The President embodies national unity.
Cabinet misconduct is government misconduct.
If Fiqi libels, the government libels. If Fiqi provokes, the government provokes. If Fiqi destabilizes federal relations, the government destabilizes them.
This is not about Puntland versus Mogadishu. It is about constitutional culture.
The Federal Fragility Factor
Somalia is not Canada. It is not Germany.

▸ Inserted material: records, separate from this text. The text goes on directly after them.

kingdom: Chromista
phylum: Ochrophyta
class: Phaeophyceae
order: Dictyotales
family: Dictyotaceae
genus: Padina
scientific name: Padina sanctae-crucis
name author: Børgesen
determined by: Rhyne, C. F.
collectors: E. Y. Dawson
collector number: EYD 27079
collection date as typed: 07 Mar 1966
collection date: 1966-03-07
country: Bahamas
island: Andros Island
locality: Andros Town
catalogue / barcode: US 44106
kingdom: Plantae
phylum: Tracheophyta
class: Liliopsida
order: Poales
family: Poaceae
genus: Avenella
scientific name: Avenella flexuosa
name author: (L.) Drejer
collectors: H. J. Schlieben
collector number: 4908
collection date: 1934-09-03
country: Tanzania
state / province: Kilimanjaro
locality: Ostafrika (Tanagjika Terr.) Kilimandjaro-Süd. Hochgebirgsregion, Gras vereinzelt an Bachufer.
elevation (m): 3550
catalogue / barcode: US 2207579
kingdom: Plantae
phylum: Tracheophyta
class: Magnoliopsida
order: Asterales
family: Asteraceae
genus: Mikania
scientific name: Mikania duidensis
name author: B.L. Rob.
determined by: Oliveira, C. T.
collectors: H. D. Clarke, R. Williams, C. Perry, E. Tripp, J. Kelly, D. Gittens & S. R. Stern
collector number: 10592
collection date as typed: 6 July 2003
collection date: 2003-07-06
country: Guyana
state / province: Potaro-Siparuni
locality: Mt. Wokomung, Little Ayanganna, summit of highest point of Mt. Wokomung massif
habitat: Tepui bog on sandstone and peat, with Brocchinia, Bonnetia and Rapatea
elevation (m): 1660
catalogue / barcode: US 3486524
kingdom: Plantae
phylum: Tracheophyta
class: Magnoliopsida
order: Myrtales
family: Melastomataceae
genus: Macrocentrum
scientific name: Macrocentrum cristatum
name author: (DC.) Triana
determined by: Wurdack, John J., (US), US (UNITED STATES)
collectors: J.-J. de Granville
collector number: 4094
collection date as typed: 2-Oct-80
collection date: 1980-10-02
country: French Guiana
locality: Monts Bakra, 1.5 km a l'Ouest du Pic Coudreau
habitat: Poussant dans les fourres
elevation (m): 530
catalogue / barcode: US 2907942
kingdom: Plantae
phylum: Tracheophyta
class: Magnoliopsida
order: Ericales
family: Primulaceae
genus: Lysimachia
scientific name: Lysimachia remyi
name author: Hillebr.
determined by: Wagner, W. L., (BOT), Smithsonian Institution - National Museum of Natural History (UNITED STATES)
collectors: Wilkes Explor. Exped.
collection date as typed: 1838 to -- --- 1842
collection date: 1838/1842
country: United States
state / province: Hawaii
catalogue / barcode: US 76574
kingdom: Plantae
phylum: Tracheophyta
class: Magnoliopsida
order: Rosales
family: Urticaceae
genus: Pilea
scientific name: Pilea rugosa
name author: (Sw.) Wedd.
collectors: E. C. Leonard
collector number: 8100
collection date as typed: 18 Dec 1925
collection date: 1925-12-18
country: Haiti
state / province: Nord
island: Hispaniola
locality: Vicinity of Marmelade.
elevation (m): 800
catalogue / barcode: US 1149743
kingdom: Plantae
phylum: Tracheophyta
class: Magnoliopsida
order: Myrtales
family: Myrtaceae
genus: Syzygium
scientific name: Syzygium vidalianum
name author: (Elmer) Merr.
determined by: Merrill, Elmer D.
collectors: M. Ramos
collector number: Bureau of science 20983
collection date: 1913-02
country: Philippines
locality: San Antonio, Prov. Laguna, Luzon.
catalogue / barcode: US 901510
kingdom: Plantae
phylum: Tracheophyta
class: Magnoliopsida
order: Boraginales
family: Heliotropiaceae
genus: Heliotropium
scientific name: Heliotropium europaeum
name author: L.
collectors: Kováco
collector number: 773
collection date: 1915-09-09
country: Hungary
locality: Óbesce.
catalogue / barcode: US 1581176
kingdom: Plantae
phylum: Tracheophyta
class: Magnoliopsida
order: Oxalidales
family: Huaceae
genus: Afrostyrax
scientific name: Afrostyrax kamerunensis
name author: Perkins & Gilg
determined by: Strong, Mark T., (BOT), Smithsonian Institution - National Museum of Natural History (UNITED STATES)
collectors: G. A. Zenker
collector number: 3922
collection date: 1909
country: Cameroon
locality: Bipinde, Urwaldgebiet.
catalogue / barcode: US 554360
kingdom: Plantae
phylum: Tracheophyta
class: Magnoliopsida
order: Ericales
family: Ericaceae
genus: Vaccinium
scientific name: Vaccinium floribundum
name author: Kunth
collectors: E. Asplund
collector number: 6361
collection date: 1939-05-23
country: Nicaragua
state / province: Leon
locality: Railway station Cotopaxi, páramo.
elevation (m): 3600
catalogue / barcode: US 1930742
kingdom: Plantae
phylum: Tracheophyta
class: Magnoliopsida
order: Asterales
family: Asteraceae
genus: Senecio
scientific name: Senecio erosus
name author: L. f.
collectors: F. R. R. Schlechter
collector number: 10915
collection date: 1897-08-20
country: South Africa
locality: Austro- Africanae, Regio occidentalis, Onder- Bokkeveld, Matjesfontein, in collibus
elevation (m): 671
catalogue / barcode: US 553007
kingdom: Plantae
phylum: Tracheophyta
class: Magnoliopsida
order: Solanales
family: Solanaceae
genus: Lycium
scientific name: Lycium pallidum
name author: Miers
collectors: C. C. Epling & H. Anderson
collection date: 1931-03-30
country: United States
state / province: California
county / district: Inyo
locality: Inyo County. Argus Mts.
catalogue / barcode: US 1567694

It is not a mature federation.
It is a fragile federal experiment balancing:
Clan realities
Security threats
External interference
Internal mistrust
When a defence minister publicly attacks a Federal Member State president, it sends one dangerous message:
The centre views the periphery as an adversary.
That is how federations collapse.
Political Strategy or Strategic Miscalculation?
If the intention is to weaken Said Abdullahi Deni politically ahead of 2026 calculations, then the method is reckless.
Why?
Because Somalia’s political history is clear:
Presidents are not defeated by insults.
They are defeated by alliances.
Public humiliation tactics rarely eliminate rivals. They elevate them.
The more a federal minister attacks Puntland’s leadership, the more he risks strengthening Puntland’s internal cohesion.
Politics 101.
The Deeper Problem: Normalized Impunity
The real crisis is not Fiqi’s temperament. It is the normalization of impunity.
No parliamentary reprimand.
No cabinet clarification.
No presidential distancing.
No formal correction.
Are we now in a system where ministers can:
Defame without consequence?
Weaponize state platforms?
Turn security portfolios into political megaphones?
If so, then the Provisional Constitution is becoming ornamental.
A Simple Constitutional Question
Who is responsible for a cabinet minister’s gross misconduct?
The answer in every functioning democracy is simple:
The head of government.
Which in Somalia means:
The Prime Minister carries operational responsibility.
The President carries political responsibility.
If they do nothing, they own it.
Final Word
Somalia does not need attack dogs in cabinet. It needs statesmen.
The Ministry of Defence should project:
Discipline
Neutrality
Institutional maturity
Not partisan hostility.
If Minister Fiqi cannot separate political rivalry from state responsibility, then those who appointed him must answer for that failure.
Because in governance, misconduct at the top is never individual.
It is systemic.
And systems either correct themselves —
or collapse under their own recklessness.